Getir shareholders reportedly approve company's split

(Sharecast News) - Shareholders of Turkish rapid grocery delivery giant Getir have endorsed a major restructuring plan that would see it split into two separate entities and receive a significant capital infusion from the Abu Dhabi state investment fund Mubadala, it emerged on Monday.
According to Sky News, investors approved a plan to bifurcate the company at an extraordinary general meeting on Sunday.

The restructuring would create two independent companies - one focussed on Getir's food and grocery delivery operations in Turkey, which would be primarily owned and managed by Mubadala, and the other encompassing its remaining assets including Getir Drive and the ride-hailing service BiTaksi.

Sky said the Turkish operations would be headed by current executive Batuhan Gultakan, while Getir's founder, Nazim Salur, would manage the second entity.

The reorganisation came in the wake of Getir announcing its exit from the UK and other European markets at the end of April, as it retreated from a valuation peak of nearly £10bn.

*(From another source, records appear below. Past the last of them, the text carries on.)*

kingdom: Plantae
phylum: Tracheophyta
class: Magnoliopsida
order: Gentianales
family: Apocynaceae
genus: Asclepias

It would include a capital injection of up to $250m from Mubadala, aimed at both the orderly wind-down of Getir's UK and European divisions and the expansion of its Turkish business.

Sky said its sources indicated that Mubadala was optimistic about the Turkish market's potential, believing the restructuring would fortify Getir's market position.

Part of the new funding was expected to address outstanding liabilities, including millions owed to Tottenham Hotspur FC for a sponsorship deal.

Getir's withdrawal from the UK had resulted in job losses impacting hundreds of employees, after a rapid rise during the Covid-19 pandemic when its valuation soared.

Previously, Getir acquired Germany-based rival Gorillas in a $1.2bn stock deal finalised in December 2022.